本文の一部
──────────────────────────────

去年の年末に大量にアマゾンで買った積読を崩す日々です。
なかなか崩し切れないですが、それもそれで楽しんでたり。
わたしを離さないで
今更読みました。
普段は小説はミステリーばかりなのですが、文学作品に触れると共感能力が育つと知ったので、早速触れてみました。
主人公キャシーの回想で進む物語。彼女の視点で全て語られるので、主人公と共に驚き、疑問に思い、虚しく思わされました。
まるで、彼女と共に、この残酷で切ない世界を生きているような気持ちでした。
読み終えた時には「物語なのに、なんでこんなにリアルで残酷なんだろう」と物思いにふけました。
とても緻密に作られている作品で、筆者の他の作品にも触れてみようかと。
新しい世界が足早にやってくる。科学が発達して、効率もいい。古い病気に新しい治療法が見つかる。素晴らしい。でも、無慈悲で、残酷な世界でもある。そこに少女がいた。目を固く閉じて、胸に古い世界をしっかり抱きかかえている。
わたしを離さないで/カズオ・イシグロ P415
シャーロック・ホームズの帰還
言わずと知れた名作短編集3作目。
宿敵モリアーティと滝壺に消えたホームズの帰還から始まる完全復活劇。
先ほど書いたように、ミステリばかり読んでいるので、たまには古典名作を読んで見るのはどうだろう?と思ってシリーズを読み始めたのがきっかけ。
モリアーティと滝壺に落ち、二人とも帰らぬ人になった方が伝説的なんじゃないのだろうか?と、野暮なことを思ってしまった。
しかし、いつ読んでも彼は「名探偵」であり「ヒーロー」には変わらない。
「久しぶりだね、ワトスン」懐かしい声がする。「すまなかった、どうか許してくれ。まさか気を失うとは思わなかったんだ」
私は彼の両腕をつかんだ。
シャーロック・ホームズの帰還/コナン・ドイル P14
マネジャーの最も大切な仕事
12000もの日報を調査した、とんでもない著者。
多くのマネジャーは、部下の生産性や創造性を向上させるには「やりがいのある仕事」や「インセンティブ」などをあげるが、実はそうじゃない!って本です。
仕事の生産性や創造性を向上させる要素は「進捗」であり、多くのマネジャーがこの真実を見逃している。それが、副題の「95%の人が見過ごす『小さな進捗』の力」ということですね。
管理職は必読な一冊。もちろん、管理職でなくても、自分の仕事を管理し達成するための知識として知っていて損はないですね。
あなたがマネジャーであろうと、会社員、学生だろうと「小さな進捗」を意識する事で素晴らしい成果が得られるでしょう。
はっきり言えるのは、進捗の支援は一筋縄では行かない。

──────────────────────────────

データセットの項目
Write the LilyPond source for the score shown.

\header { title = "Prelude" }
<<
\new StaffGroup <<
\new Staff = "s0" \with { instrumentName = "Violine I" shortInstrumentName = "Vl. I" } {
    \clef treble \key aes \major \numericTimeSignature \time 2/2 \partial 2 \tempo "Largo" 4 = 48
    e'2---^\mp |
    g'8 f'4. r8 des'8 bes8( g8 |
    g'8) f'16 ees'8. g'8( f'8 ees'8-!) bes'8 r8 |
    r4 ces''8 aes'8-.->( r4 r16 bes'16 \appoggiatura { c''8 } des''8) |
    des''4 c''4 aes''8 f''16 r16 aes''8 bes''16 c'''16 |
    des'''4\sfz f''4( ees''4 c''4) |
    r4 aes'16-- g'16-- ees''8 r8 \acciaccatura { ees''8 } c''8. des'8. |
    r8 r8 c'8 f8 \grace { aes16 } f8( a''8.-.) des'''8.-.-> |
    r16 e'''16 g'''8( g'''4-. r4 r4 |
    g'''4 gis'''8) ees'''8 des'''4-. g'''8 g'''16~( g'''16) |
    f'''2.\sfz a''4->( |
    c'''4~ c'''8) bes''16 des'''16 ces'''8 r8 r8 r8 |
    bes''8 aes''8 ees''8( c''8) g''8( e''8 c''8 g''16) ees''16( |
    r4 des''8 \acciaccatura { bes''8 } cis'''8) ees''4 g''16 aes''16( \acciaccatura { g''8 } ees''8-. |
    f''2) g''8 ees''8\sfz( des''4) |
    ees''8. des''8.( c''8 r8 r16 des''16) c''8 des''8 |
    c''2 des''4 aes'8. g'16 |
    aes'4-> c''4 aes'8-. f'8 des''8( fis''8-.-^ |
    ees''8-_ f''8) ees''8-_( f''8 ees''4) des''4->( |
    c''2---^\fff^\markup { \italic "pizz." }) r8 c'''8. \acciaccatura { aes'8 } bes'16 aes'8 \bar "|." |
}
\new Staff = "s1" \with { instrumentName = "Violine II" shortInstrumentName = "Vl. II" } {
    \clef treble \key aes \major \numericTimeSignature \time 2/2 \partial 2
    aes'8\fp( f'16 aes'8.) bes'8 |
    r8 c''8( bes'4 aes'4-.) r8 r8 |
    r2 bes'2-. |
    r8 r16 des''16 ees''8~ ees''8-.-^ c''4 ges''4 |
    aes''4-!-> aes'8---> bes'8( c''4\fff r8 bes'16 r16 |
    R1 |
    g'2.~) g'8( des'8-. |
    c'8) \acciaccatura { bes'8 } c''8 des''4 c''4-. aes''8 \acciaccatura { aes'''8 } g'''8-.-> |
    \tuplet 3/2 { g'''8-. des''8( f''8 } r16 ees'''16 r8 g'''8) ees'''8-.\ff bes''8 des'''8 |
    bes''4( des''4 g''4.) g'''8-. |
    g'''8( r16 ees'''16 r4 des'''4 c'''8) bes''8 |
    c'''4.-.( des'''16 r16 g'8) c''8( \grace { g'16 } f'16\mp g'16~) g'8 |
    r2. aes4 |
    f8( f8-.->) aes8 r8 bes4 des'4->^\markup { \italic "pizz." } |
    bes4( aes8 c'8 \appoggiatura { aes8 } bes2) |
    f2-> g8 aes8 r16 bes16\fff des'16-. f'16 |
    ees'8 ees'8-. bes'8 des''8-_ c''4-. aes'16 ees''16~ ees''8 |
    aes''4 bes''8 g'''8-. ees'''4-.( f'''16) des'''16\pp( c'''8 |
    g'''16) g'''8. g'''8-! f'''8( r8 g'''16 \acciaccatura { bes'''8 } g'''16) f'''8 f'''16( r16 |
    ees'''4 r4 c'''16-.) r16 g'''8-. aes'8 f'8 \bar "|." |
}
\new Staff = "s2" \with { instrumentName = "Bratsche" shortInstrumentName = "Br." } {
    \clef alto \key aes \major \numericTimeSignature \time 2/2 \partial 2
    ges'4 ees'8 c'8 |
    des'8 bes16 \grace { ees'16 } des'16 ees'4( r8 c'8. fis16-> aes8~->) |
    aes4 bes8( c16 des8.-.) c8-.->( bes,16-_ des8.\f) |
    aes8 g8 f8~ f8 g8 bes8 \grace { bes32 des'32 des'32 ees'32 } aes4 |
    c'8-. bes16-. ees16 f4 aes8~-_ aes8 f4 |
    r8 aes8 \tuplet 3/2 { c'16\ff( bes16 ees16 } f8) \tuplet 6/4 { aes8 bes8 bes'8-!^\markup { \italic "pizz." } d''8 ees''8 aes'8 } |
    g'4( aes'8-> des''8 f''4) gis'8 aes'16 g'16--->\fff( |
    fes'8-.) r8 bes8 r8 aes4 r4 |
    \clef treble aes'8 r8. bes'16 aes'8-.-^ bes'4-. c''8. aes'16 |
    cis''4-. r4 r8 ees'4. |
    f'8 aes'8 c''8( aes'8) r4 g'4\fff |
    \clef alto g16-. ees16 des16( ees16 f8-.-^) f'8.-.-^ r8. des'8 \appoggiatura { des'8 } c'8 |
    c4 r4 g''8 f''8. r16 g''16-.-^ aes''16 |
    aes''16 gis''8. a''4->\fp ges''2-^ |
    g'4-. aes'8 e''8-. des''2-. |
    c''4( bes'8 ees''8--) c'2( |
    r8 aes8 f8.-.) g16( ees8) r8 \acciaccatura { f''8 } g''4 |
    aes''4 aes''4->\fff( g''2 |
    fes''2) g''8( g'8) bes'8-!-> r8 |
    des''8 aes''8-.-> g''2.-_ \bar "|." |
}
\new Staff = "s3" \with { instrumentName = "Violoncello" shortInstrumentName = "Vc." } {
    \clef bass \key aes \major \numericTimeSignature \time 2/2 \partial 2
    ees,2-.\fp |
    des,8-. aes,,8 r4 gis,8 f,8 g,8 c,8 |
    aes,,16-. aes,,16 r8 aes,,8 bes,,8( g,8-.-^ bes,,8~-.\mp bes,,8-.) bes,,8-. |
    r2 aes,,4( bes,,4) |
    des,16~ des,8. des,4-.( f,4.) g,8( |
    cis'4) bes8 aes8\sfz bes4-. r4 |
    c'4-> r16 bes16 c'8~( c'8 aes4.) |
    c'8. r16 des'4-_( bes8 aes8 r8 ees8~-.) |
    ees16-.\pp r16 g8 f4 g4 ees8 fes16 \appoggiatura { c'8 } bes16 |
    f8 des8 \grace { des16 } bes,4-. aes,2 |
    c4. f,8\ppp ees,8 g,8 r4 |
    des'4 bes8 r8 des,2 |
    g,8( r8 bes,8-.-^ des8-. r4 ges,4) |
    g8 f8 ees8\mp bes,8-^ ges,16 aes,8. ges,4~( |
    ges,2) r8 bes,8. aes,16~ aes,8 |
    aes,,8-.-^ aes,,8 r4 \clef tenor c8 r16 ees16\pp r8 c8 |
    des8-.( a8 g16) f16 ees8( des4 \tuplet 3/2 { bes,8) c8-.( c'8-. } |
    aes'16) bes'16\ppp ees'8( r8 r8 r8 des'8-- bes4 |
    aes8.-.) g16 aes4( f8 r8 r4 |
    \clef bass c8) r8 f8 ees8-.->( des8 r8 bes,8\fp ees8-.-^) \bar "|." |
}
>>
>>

──────────────────────────────

課題の目的
上の読書記録のうち、「去年の年末に大量にアマゾンで買った積読を崩す日々です。」を含む語句で始まり「まるで、彼女と共に、この残酷で切ない世界を生きているような気持ちでした。」で終わる部分を、一字一句変えずに書き写すこと。

解答
去年の年末に大量にアマゾンで買った積読を崩す日々です。
なかなか崩し切れないですが、それもそれで楽しんでたり。
わたしを離さないで
今更読みました。
普段は小説はミステリーばかりなのですが、文学作品に触れると共感能力が育つと知ったので、早速触れてみました。
主人公キャシーの回想で進む物語。彼女の視点で全て語られるので、主人公と共に驚き、疑問に思い、虚しく思わされました。
まるで、彼女と共に、この残酷で切ない世界を生きているような気持ちでした。